The Bronx neighborhood of Hunts Point has one of the highest asthma rates in the world. Home to the world’s largest food distribution center, the Hunts Point Terminal Market, which accounts for nearly 20,000 diesel truck trips per week, it is also the site of over two dozen waste transfer stations, a raw sewage de-watering facility, and a sewage sludge processing plant. These facilities rely almost exclusively on diesel trucks for transport. Nestled amidst all this is a community of 10,000 residents.
Growing up in Hunts Point, I don’t remember seeing trucks run through the residential core as they do now. Classmates with asthma were then the exception, not the rule. Today, many people ask, “Could the diesel fumes of the increased truck traffic have anything to do with the overwhelming increase in asthma over the last decade?”
Though The Point Community Development Corporation is by no means a research organization, The Point has always recognized that doing research can only strengthen one’s position, if for no other reason than to let the community know exactly where they stand and what they need to work on. A series of studies have helped us organize for cleaner air.

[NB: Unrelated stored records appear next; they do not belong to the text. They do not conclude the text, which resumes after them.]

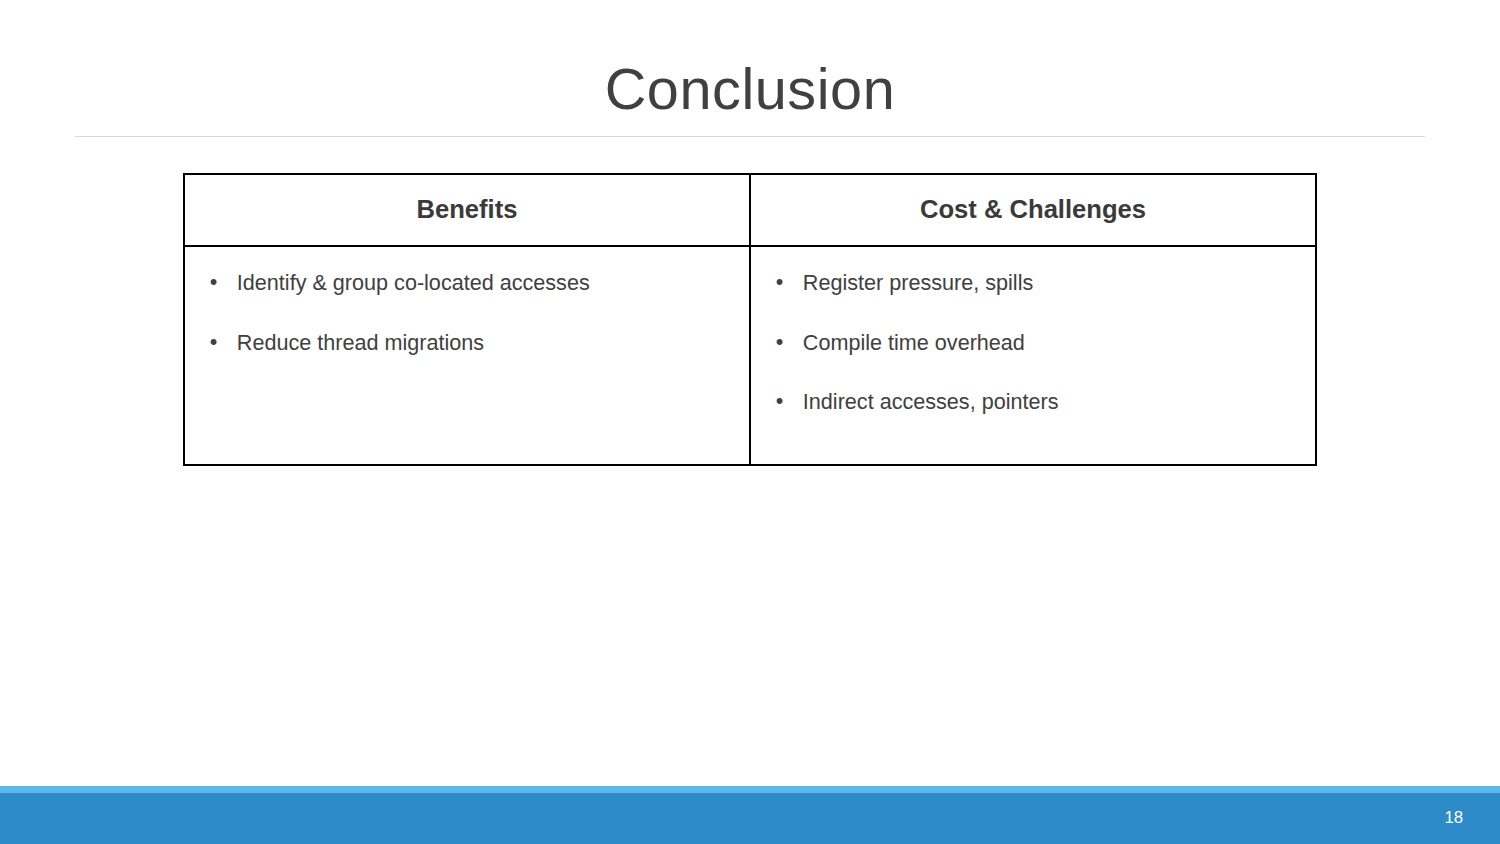Conclusion
| Benefits | Cost & Challenges |
| --- | --- |
| Identify & group co-located accesses Reduce thread migrations | Register pressure, spills Compile time overhead Indirect accesses, pointers |
18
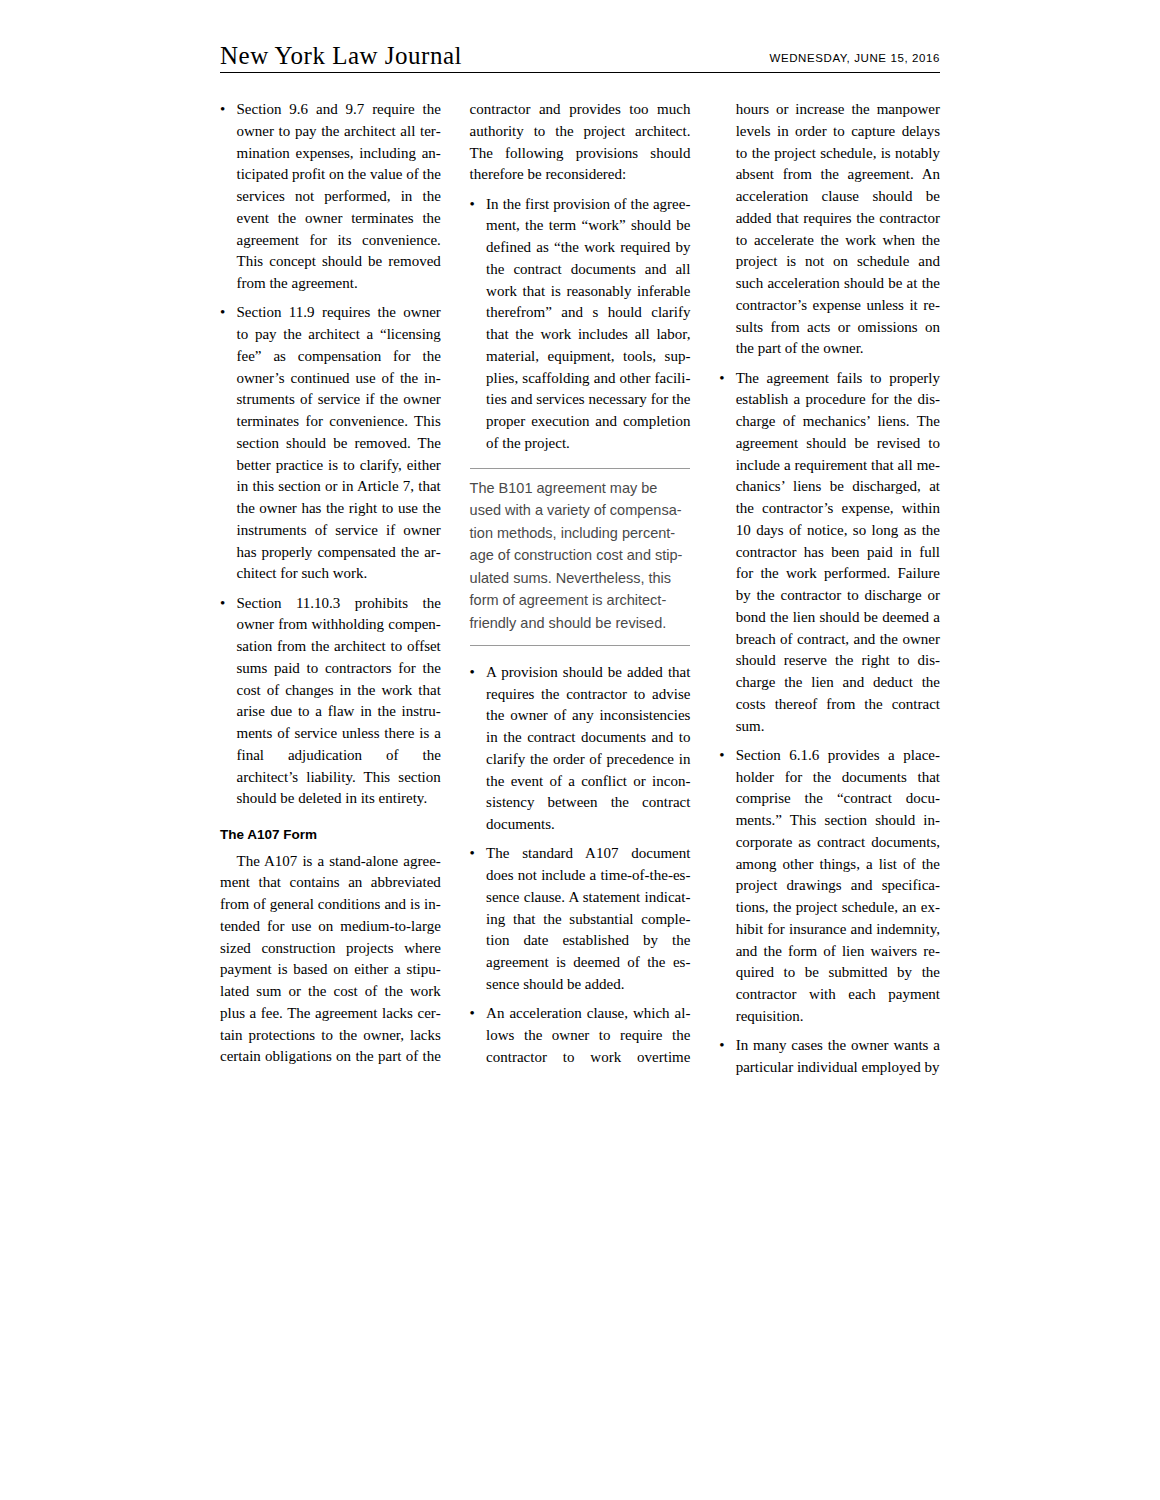New York Law Journal
WEDNESDAY, JUNE 15, 2016
Section 9.6 and 9.7 require the owner to pay the architect all termination expenses, including anticipated profit on the value of the services not performed, in the event the owner terminates the agreement for its convenience. This concept should be removed from the agreement.
Section 11.9 requires the owner to pay the architect a “licensing fee” as compensation for the owner’s continued use of the instruments of service if the owner terminates for convenience. This section should be removed. The better practice is to clarify, either in this section or in Article 7, that the owner has the right to use the instruments of service if owner has properly compensated the architect for such work.
Section 11.10.3 prohibits the owner from withholding compensation from the architect to offset sums paid to contractors for the cost of changes in the work that arise due to a flaw in the instruments of service unless there is a final adjudication of the architect’s liability. This section should be deleted in its entirety.
The A107 Form
The A107 is a stand-alone agreement that contains an abbreviated from of general conditions and is intended for use on medium-to-large sized construction projects where payment is based on either a stipulated sum or the cost of the work plus a fee. The agreement lacks certain protections to the owner, lacks certain obligations on the part of the contractor and provides too much authority to the project architect. The following provisions should therefore be reconsidered:
In the first provision of the agreement, the term “work” should be defined as “the work required by the contract documents and all work that is reasonably inferable therefrom” and s hould clarify that the work includes all labor, material, equipment, tools, supplies, scaffolding and other facilities and services necessary for the proper execution and completion of the project.
The B101 agreement may be used with a variety of compensation methods, including percentage of construction cost and stipulated sums. Nevertheless, this form of agreement is architect-friendly and should be revised.
A provision should be added that requires the contractor to advise the owner of any inconsistencies in the contract documents and to clarify the order of precedence in the event of a conflict or inconsistency between the contract documents.
The standard A107 document does not include a time-of-the-essence clause. A statement indicating that the substantial completion date established by the agreement is deemed of the essence should be added.
An acceleration clause, which allows the owner to require the contractor to work overtime hours or increase the manpower levels in order to capture delays to the project schedule, is notably absent from the agreement. An acceleration clause should be added that requires the contractor to accelerate the work when the project is not on schedule and such acceleration should be at the contractor’s expense unless it results from acts or omissions on the part of the owner.
The agreement fails to properly establish a procedure for the discharge of mechanics’ liens. The agreement should be revised to include a requirement that all mechanics’ liens be discharged, at the contractor’s expense, within 10 days of notice, so long as the contractor has been paid in full for the work performed. Failure by the contractor to discharge or bond the lien should be deemed a breach of contract, and the owner should reserve the right to discharge the lien and deduct the costs thereof from the contract sum.
Section 6.1.6 provides a placeholder for the documents that comprise the “contract documents.” This section should incorporate as contract documents, among other things, a list of the project drawings and specifications, the project schedule, an exhibit for insurance and indemnity, and the form of lien waivers required to be submitted by the contractor with each payment requisition.
In many cases the owner wants a particular individual employed by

Knowing that trees might be able to help ease some of the air pollution load in Hunts Point, two summers ago we sent a group of young adults out to count the street trees in our neighborhood. The results were worse than expected: only one tree per acre. We took that survey to private foundations and the city council and used it to lobby for more trees in the area. Over the next few planting seasons, Hunts Point will see close to 1,000 new trees. We never would have achieved those results without doing the research first.
From that experience, we understood the power of numbers. Last summer, we worked with the NYC Environmental Justice Alliance on Truck Watch, a truck counting project to get a sense of the actual amount of truck traffic that enters and exits Hunts Point. Beyond the sheer density of trucks (25 percent of all traffic), we found rampant use of illegal routes and idling beyond the three-minute limit.
Soon after our study was completed, a six-year-old girl from Hunts Point named Crystal Vargas was killed by a truck while riding her bike on her street, which intersected a truck route. This tragedy spurred community activists to force the issue of pedestrian safety to the table, and they had our study to back them up. Community groups referenced the study as additional evidence that truck traffic endangered the safety of Hunts Points residents. As a result, the spring of 1999 saw a barrage of traffic calming devices and street direction re-routing. It was an amazing victory.
The question of diesel fumes and asthma is more complicated. We knew that if we were to take a position it would have to be supported with real scientific research that was beyond reproach or dispute. So this past summer The Point worked with Suvendrini Lena and Patrick Kinney of the Columbia School of Public Health, and Victor Ochieng and Jose Holguin-Vera at the Institute for Transportation Systems at The City University of NY and the Hunter College School of Health Sciences to design a study that would analyze the effect of diesel truck concentration on air quality. Led by myself and The Point’s Cristina Melendez, a group of Hunts Point residents and interns from Hunter College’s Environmental Sciences Project served as monitors.
Waking up by 5 a.m. three times a week for three weeks straight to get ready for half a dozen drowsy people to ring my doorbell to begin the first 12-hour monitoring shift was tough. But such a project was worth losing sleep. Our intergenerational team of community monitors (including my mom) knew the importance of what they were doing and took it very seriously. They felt empowered by the fact that the institutions were participating to strengthen our community’s case.
The results are not yet in. Whatever they show, this study will not be the magic bullet that saves the Hunts Point community from the evil diesel monster. But it will be an organizing tool to prove that our quality of life is severely degraded by the overabundance of diesel emissions in our neighborhoods, and to work for community-supported solutions such as traffic calming, converting diesel trucks to compressed natural gas, and greening traditionally tree- and parkland-devoid areas.
As a whole, Hunts Point is stronger now than it has been in years. We are finding our voice and using it to speak volumes. We are hopeful that the 21st century will give Hunts Point much to breathe easier about.